EXERCISE BRIEF
All records below are to be duplicated exactly, with every picture excluded.

╭──

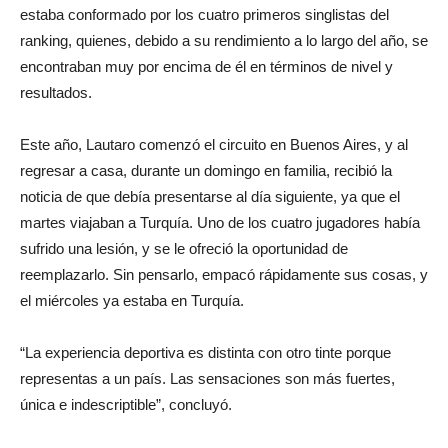
estaba conformado por los cuatro primeros singlistas del
ranking, quienes, debido a su rendimiento a lo largo del año, se
encontraban muy por encima de él en términos de nivel y
resultados.
Este año, Lautaro comenzó el circuito en Buenos Aires, y al
regresar a casa, durante un domingo en familia, recibió la
noticia de que debía presentarse al día siguiente, ya que el
martes viajaban a Turquía. Uno de los cuatro jugadores había
sufrido una lesión, y se le ofreció la oportunidad de
reemplazarlo. Sin pensarlo, empacó rápidamente sus cosas, y
el miércoles ya estaba en Turquía.
“La experiencia deportiva es distinta con otro tinte porque
representas a un país. Las sensaciones son más fuertes,
única e indescriptible”, concluyó.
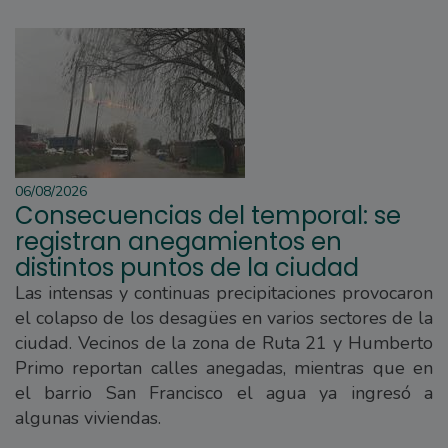
06/08/2026
Consecuencias del temporal: se
registran anegamientos en
distintos puntos de la ciudad
Las intensas y continuas precipitaciones provocaron
el colapso de los desagües en varios sectores de la
ciudad. Vecinos de la zona de Ruta 21 y Humberto
Primo reportan calles anegadas, mientras que en
el barrio San Francisco el agua ya ingresó a
algunas viviendas.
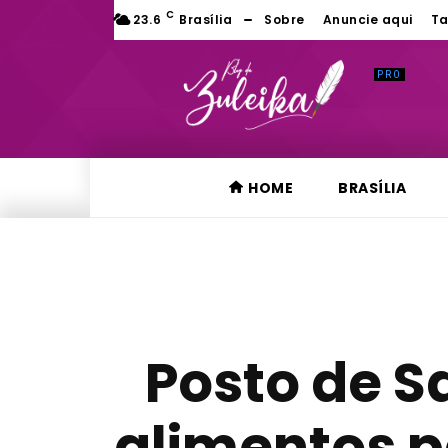
C
23.6
Brasília
Sobre
Anuncie aqui
Ta
HOME
BRASÍLIA
Posto de S
alimentos p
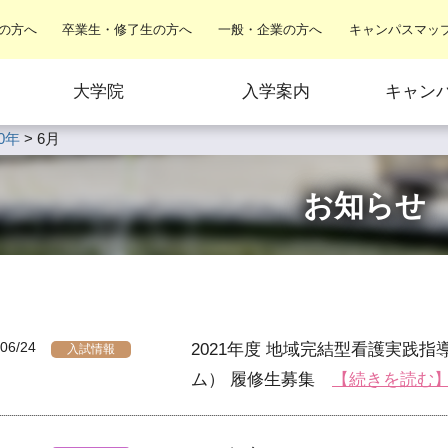
の方へ
卒業生・修了生の方へ
一般・企業の方へ
キャンパスマッ
大学院
入学案内
キャン
20年
>
6月
お知らせ
06/24
2021年度 地域完結型看護実践
入試情報
ム） 履修⽣募集
【続きを読む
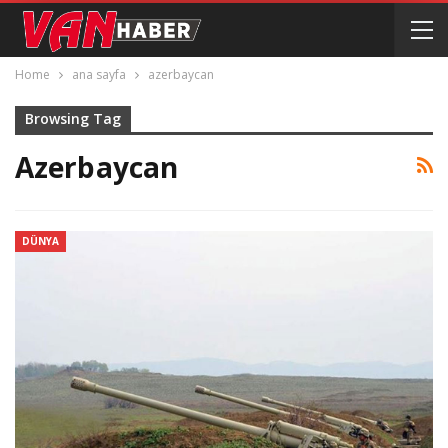
Home
ana sayfa
azerbaycan
Browsing Tag
Azerbaycan
DÜNYA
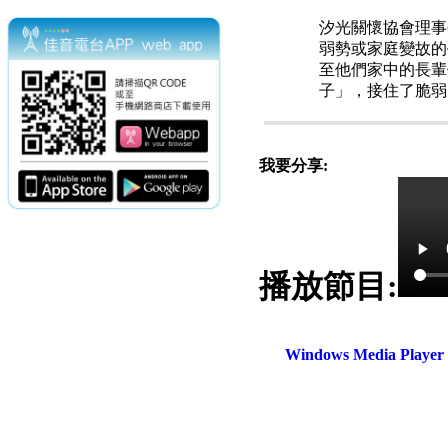
汐光關懷協會理事
弱勢或家庭變故的
至他們家中的長輩
子」，接住了脆弱
我要分享:
播放節目:
電話：(02)2369-9050
佳音電台地址：
傳真：(02)2362-7816
台北市和平東路二段24號10
Windows Media Play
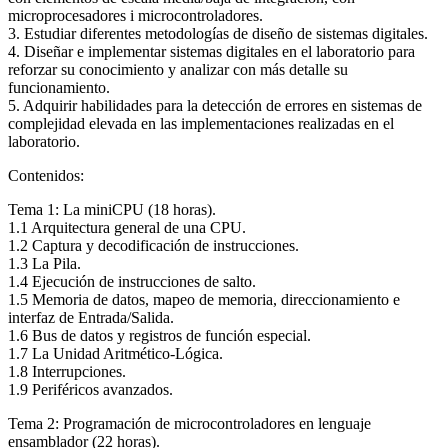
microprocesadores i microcontroladores.
3. Estudiar diferentes metodologías de diseño de sistemas digitales.
4. Diseñar e implementar sistemas digitales en el laboratorio para
reforzar su conocimiento y analizar con más detalle su
funcionamiento.
5. Adquirir habilidades para la detección de errores en sistemas de
complejidad elevada en las implementaciones realizadas en el
laboratorio.
Contenidos:
Tema 1: La miniCPU (18 horas).
1.1 Arquitectura general de una CPU.
1.2 Captura y decodificación de instrucciones.
1.3 La Pila.
1.4 Ejecución de instrucciones de salto.
1.5 Memoria de datos, mapeo de memoria, direccionamiento e
interfaz de Entrada/Salida.
1.6 Bus de datos y registros de función especial.
1.7 La Unidad Aritmético-Lógica.
1.8 Interrupciones.
1.9 Periféricos avanzados.
Tema 2: Programación de microcontroladores en lenguaje
ensamblador (22 horas).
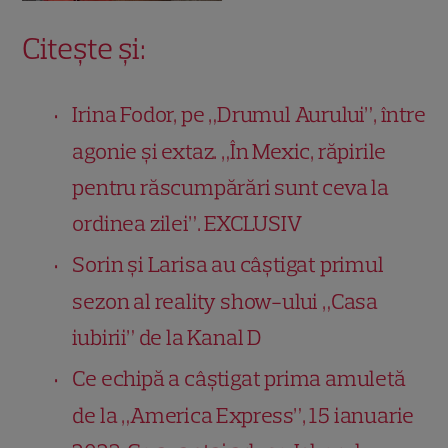
Citește și:
Irina Fodor, pe „Drumul Aurului”, între
agonie și extaz. „În Mexic, răpirile
pentru răscumpărări sunt ceva la
ordinea zilei”. EXCLUSIV
Sorin și Larisa au câștigat primul
sezon al reality show-ului „Casa
iubirii” de la Kanal D
Ce echipă a câștigat prima amuletă
de la „America Express”, 15 ianuarie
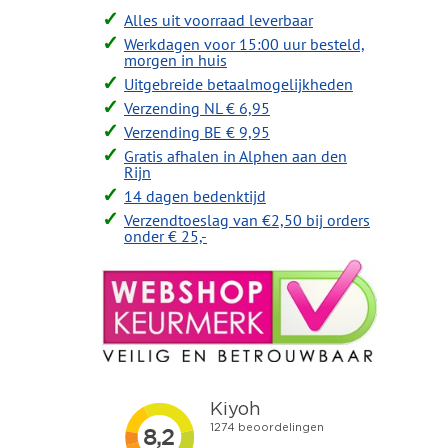
Alles uit voorraad leverbaar
Werkdagen voor 15:00 uur besteld,
morgen in huis
Uitgebreide betaalmogelijkheden
Verzending NL € 6,95
Verzending BE € 9,95
Gratis afhalen in Alphen aan den
Rijn
14 dagen bedenktijd
Verzendtoeslag van €2,50 bij orders
onder € 25,-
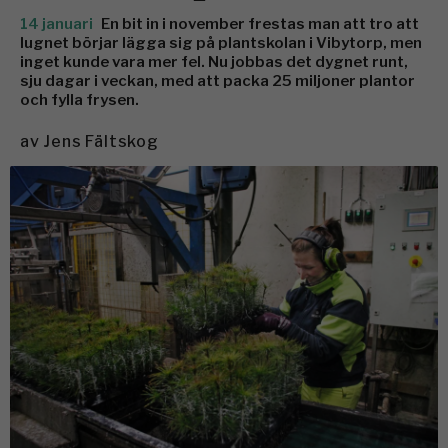
14 januari
En bit in i november frestas man att tro att
lugnet börjar lägga sig på plantskolan i Vibytorp, men
inget kunde vara mer fel. Nu jobbas det dygnet runt,
sju dagar i veckan, med att packa 25 miljoner plantor
och fylla frysen.
av
Jens Fältskog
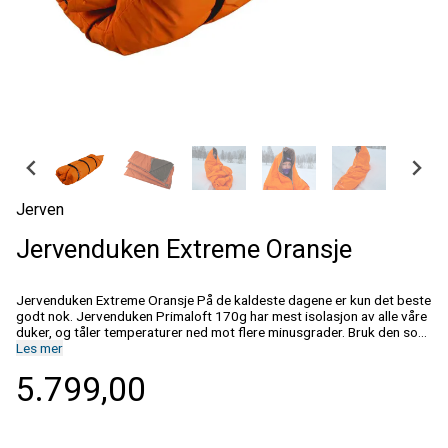
Jerven
Jervenduken Extreme Oransje
Jervenduken Extreme Oransje På de kaldeste dagene er kun det beste
godt nok. Jervenduken Primaloft 170g har mest isolasjon av alle våre
duker, og tåler temperaturer ned mot flere minusgrader. Bruk den som
sovepose, vindsekk eller tarp. Er du en frysepinn, kan du gjerne bruke
Les mer
den utenpå soveposen, så holder du deg god og varm natten
5.799,00
gjennom. Størrelse: 102 x 220 cm Tekstil: Aluminiumsbelagt polyester
Fór: Polyamid Vattering: Primaloft 170g. pr. m2 Leveres med:
Armings, Rescueflagg og komprimeringspose Vekt: Ca. 2000 gram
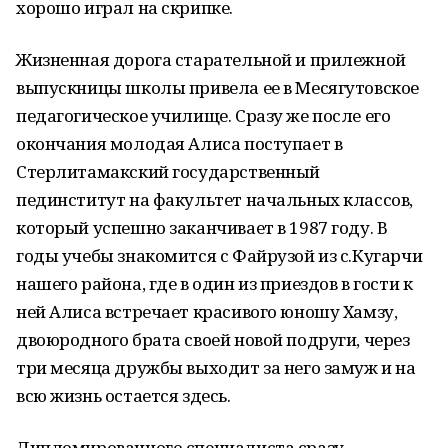
хорошо играл на скрипке.
Жизненная дорога старательной и прилежной
выпускницы школы привела ее в Месягутовское
педагогическое училище. Сразу же после его
окончания молодая Алиса поступает в
Стерлитамакский государственный
пединститут на факультет начальных классов,
который успешно заканчивает в 1987 году. В
годы учебы знакомится с Файрузой из с.Кугарчи
нашего района, где в один из приездов в гости к
ней Алиса встречает красивого юношу Хамзу,
двоюродного брата своей новой подруги, через
три месяца дружбы выходит за него замуж и на
всю жизнь остается здесь.
Дипломированного специалиста сразу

╰──

ANSWER FOR THE TASK
estaba conformado por los cuatro primeros singlistas del
ranking, quienes, debido a su rendimiento a lo largo del año, se
encontraban muy por encima de él en términos de nivel y
resultados.
Este año, Lautaro comenzó el circuito en Buenos Aires, y al
regresar a casa, durante un domingo en familia, recibió la
noticia de que debía presentarse al día siguiente, ya que el
martes viajaban a Turquía. Uno de los cuatro jugadores había
sufrido una lesión, y se le ofreció la oportunidad de
reemplazarlo. Sin pensarlo, empacó rápidamente sus cosas, y
el miércoles ya estaba en Turquía.
“La experiencia deportiva es distinta con otro tinte porque
representas a un país. Las sensaciones son más fuertes,
única e indescriptible”, concluyó.
06/08/2026
Consecuencias del temporal: se
registran anegamientos en
distintos puntos de la ciudad
Las intensas y continuas precipitaciones provocaron
el colapso de los desagües en varios sectores de la
ciudad. Vecinos de la zona de Ruta 21 y Humberto
Primo reportan calles anegadas, mientras que en
el barrio San Francisco el agua ya ingresó a
algunas viviendas.
C
23.6
Brasília
Sobre
Anuncie aqui
Ta
HOME
BRASÍLIA
Posto de S
alimentos p
の方へ
卒業生・修了生の方へ
一般・企業の方へ
キャンパスマッ
大学院
入学案内
キャン
20年
>
6月
お知らせ
06/24
2021年度 地域完結型看護実践
入試情報
ム） 履修⽣募集
【続きを読む
Home
ana sayfa
azerbaycan
Browsing Tag
Azerbaycan
DÜNYA
汐光關懷協會理事
弱勢或家庭變故的
至他們家中的長輩
子」，接住了脆弱
我要分享:
播放節目:
電話：(02)2369-9050
佳音電台地址：
傳真：(02)2362-7816
台北市和平東路二段24號10
Windows Media Play
microprocesadores i microcontroladores.
3. Estudiar diferentes metodologías de diseño de sistemas digitales.
4. Diseñar e implementar sistemas digitales en el laboratorio para
reforzar su conocimiento y analizar con más detalle su
funcionamiento.
5. Adquirir habilidades para la detección de errores en sistemas de
complejidad elevada en las implementaciones realizadas en el
laboratorio.
Contenidos:
Tema 1: La miniCPU (18 horas).
1.1 Arquitectura general de una CPU.
1.2 Captura y decodificación de instrucciones.
1.3 La Pila.
1.4 Ejecución de instrucciones de salto.
1.5 Memoria de datos, mapeo de memoria, direccionamiento e
interfaz de Entrada/Salida.
1.6 Bus de datos y registros de función especial.
1.7 La Unidad Aritmético-Lógica.
1.8 Interrupciones.
1.9 Periféricos avanzados.
Tema 2: Programación de microcontroladores en lenguaje
ensamblador (22 horas).
Citește și:
Irina Fodor, pe „Drumul Aurului”, între
agonie și extaz. „În Mexic, răpirile
pentru răscumpărări sunt ceva la
ordinea zilei”. EXCLUSIV
Sorin și Larisa au câștigat primul
sezon al reality show-ului „Casa
iubirii” de la Kanal D
Ce echipă a câștigat prima amuletă
de la „America Express”, 15 ianuarie
Alles uit voorraad leverbaar
Werkdagen voor 15:00 uur besteld,
morgen in huis
Uitgebreide betaalmogelijkheden
Verzending NL € 6,95
Verzending BE € 9,95
Gratis afhalen in Alphen aan den
Rijn
14 dagen bedenktijd
Verzendtoeslag van €2,50 bij orders
onder € 25,-
14 januari
En bit in i november frestas man att tro att
lugnet börjar lägga sig på plantskolan i Vibytorp, men
inget kunde vara mer fel. Nu jobbas det dygnet runt,
sju dagar i veckan, med att packa 25 miljoner plantor
och fylla frysen.
av
Jens Fältskog
Jerven
Jervenduken Extreme Oransje
Jervenduken Extreme Oransje På de kaldeste dagene er kun det beste
godt nok. Jervenduken Primaloft 170g har mest isolasjon av alle våre
duker, og tåler temperaturer ned mot flere minusgrader. Bruk den som
sovepose, vindsekk eller tarp. Er du en frysepinn, kan du gjerne bruke
Les mer
den utenpå soveposen, så holder du deg god og varm natten
5.799,00
gjennom. Størrelse: 102 x 220 cm Tekstil: Aluminiumsbelagt polyester
Fór: Polyamid Vattering: Primaloft 170g. pr. m2 Leveres med:
Armings, Rescueflagg og komprimeringspose Vekt: Ca. 2000 gram
хорошо играл на скрипке.
Жизненная дорога старательной и прилежной
выпускницы школы привела ее в Месягутовское
педагогическое училище. Сразу же после его
окончания молодая Алиса поступает в
Стерлитамакский государственный
пединститут на факультет начальных классов,
который успешно заканчивает в 1987 году. В
годы учебы знакомится с Файрузой из с.Кугарчи
нашего района, где в один из приездов в гости к
ней Алиса встречает красивого юношу Хамзу,
двоюродного брата своей новой подруги, через
три месяца дружбы выходит за него замуж и на
всю жизнь остается здесь.
Дипломированного специалиста сразу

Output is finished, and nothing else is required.